- _SUPPLIED PASSAGE_
· · · ·
The ACC’s inquiry is pinning down on allegations that BAT siphoned between $20bn and $30bn out of Bangladesh over several decades through manipulation and financial irregularities. 

The allegations are ‘sweeping’ and yet to be proven. Yet the instinctive corporate defence mounted by BAT’s ‘supporters’—that such sums are mathematically impossible because tobacco taxes consume most cigarette revenue—reveals how misunderstood the mechanics of multinational profit extraction remain in Bangladesh. 

The defence rests on a superficially appealing but fundamentally flawed premise. 

Since around 83% of cigarette retail prices in Bangladesh go to the government in excise duties and VAT, the argument goes, BAT retains only a tiny fraction of sales revenue after taxes. 

Therefore, it supposedly lacks the financial capacity to move vast sums abroad. 

This line of reasoning conflates tax collection with economic value capture. Cigarette taxes are embedded within the retail price paid by consumers; the company merely acts as a collector and remitter. 

So the thing that matters is not the final tax-inclusive retail price but the pricing architecture underneath it: procurement contracts, transfer pricing, royalty arrangements, intercompany payments, inventory valuation and intra-group financial engineering.

Indeed, the company’s defenders inadvertently acknowledge this reality when they concede that multinational firms commonly use transfer pricing mechanisms to shift profits internationally. 

Transfer pricing is one of the principal ways multinational corporations legally or illegally move value across jurisdictions while suppressing taxable profits locally. Once that fact is admitted, the simplistic “only 14% remains” argument collapses.

Tobacco industry’s layered strategy 

The tobacco industry’s global history suggests precisely why regulators are paying renewed attention these days. 

BAT has repeatedly faced allegations in multiple countries involving tax discrepancies, opaque revenue accounting and aggressive pricing practices. 

In Kenya, investigative reports uncovered discrepancies of nearly $93m between revenue figures reported by BAT Kenya and financial data appearing elsewhere within the group structure, prompting concerns about whether taxable income had been understated. 

Similar questions have surfaced in South Africa and other developing markets where tobacco multinationals operate through deeply integrated cross-border supply chains. 

In the Netherlands, one of BAT’s major European operational hubs, investigators and tax justice advocates have long scrutinised the role of Dutch financial structures in facilitating multinational tax minimisation strategies. 

Dutch holding entities have historically served as conduits for royalty routing, intellectual property transfers and intra-company financing arrangements that allow profits generated in high-consumption countries to appear in low-tax jurisdictions. 

BAT has consistently denied wrongdoing in these matters.
· · · ·
- _INPUT DATA_
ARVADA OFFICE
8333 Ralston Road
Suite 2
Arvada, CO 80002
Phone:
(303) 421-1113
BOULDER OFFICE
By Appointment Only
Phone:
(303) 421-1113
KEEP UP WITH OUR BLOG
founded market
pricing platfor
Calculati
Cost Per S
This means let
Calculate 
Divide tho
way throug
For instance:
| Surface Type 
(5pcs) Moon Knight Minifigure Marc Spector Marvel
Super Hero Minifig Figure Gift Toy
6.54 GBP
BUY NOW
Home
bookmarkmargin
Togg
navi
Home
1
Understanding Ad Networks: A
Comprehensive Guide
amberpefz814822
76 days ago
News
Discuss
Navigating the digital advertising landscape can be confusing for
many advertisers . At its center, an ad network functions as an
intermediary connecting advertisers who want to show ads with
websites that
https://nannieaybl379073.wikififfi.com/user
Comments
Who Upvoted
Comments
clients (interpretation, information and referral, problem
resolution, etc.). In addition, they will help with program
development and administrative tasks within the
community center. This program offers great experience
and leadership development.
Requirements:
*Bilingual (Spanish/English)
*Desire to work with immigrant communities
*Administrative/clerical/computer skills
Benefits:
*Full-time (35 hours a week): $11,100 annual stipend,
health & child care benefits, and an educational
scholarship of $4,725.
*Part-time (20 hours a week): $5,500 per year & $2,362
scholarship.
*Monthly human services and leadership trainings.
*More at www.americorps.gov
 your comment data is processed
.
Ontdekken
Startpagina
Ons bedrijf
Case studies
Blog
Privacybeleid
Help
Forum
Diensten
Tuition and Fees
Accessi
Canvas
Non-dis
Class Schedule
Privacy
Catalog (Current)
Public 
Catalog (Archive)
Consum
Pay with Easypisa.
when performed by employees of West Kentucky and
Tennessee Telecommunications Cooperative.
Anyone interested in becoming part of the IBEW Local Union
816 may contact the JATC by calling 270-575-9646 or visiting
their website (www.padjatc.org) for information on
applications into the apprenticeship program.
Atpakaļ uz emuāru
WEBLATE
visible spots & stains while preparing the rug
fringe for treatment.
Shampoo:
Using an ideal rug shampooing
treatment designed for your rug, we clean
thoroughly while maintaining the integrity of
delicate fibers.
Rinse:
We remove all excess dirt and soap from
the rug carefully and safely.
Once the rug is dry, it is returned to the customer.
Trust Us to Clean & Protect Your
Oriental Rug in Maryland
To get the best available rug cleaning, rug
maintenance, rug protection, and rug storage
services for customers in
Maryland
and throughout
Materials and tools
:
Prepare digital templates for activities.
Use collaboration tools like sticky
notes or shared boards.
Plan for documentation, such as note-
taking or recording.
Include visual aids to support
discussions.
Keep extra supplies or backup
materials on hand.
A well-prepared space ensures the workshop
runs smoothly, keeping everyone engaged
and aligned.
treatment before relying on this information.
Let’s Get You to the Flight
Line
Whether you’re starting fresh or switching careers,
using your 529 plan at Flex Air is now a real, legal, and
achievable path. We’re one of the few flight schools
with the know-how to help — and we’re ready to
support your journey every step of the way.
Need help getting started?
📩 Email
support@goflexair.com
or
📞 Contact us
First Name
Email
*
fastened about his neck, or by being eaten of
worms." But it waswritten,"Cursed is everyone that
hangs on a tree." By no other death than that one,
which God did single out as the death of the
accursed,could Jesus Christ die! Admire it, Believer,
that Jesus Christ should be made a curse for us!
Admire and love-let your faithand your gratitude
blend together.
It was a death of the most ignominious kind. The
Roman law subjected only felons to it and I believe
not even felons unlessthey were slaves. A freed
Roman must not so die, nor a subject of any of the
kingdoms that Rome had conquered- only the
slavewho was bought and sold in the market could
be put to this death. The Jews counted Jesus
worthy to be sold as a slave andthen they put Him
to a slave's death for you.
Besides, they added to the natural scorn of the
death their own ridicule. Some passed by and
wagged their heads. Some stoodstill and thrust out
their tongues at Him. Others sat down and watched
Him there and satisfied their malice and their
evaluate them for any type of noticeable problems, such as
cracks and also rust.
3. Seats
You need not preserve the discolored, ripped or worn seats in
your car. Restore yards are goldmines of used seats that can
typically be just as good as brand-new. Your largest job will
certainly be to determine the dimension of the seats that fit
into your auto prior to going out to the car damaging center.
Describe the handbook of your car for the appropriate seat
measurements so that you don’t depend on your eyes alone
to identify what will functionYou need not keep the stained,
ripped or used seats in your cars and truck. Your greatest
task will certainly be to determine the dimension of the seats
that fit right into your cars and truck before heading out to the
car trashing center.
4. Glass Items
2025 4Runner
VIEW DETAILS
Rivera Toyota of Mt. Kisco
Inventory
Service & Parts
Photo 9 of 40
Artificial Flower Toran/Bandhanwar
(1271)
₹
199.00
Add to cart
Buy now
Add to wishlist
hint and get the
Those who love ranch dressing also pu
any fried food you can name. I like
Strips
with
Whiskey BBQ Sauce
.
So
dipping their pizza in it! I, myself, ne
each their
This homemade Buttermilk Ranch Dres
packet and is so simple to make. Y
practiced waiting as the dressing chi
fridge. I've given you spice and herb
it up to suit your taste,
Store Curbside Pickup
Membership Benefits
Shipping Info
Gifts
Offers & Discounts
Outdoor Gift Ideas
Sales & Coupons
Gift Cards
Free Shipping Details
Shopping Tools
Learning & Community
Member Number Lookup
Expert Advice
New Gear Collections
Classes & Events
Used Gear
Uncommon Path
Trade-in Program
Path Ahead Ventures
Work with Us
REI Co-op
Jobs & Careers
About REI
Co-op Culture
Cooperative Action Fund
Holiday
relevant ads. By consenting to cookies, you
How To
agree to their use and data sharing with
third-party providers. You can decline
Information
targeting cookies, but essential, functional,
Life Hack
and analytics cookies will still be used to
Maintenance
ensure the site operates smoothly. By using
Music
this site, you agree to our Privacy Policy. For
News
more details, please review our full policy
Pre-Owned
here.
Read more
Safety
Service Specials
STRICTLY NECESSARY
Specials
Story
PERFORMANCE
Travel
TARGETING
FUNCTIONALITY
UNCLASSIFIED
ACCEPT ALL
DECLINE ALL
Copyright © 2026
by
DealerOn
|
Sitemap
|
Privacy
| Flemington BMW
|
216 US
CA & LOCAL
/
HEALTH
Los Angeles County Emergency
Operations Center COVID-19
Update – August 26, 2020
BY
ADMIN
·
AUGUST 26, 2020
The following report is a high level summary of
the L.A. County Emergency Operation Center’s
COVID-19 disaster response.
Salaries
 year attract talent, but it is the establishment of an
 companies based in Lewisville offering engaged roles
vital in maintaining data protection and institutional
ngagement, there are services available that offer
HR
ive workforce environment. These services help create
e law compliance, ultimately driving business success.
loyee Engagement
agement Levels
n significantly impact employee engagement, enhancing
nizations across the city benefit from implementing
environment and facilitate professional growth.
· · · ·
- _ACTIVITY_
Summarize the text on the BAT inquiry in two sentences.

- _WRITTEN SOLUTION_
Bangladesh's ACC is investigating still-unproven allegations that BAT siphoned $20bn to $30bn out of the country over several decades, and the text argues that the defense that high cigarette taxes make such sums impossible is flawed, because the company only collects and remits those taxes while value can be shifted through transfer pricing, royalties, intercompany payments, and other intra-group arrangements. It adds that BAT has faced similar allegations in Kenya, South Africa, and other markets, and that Dutch holding entities have served as conduits for moving profits into low-tax jurisdictions, although BAT has consistently denied wrongdoing.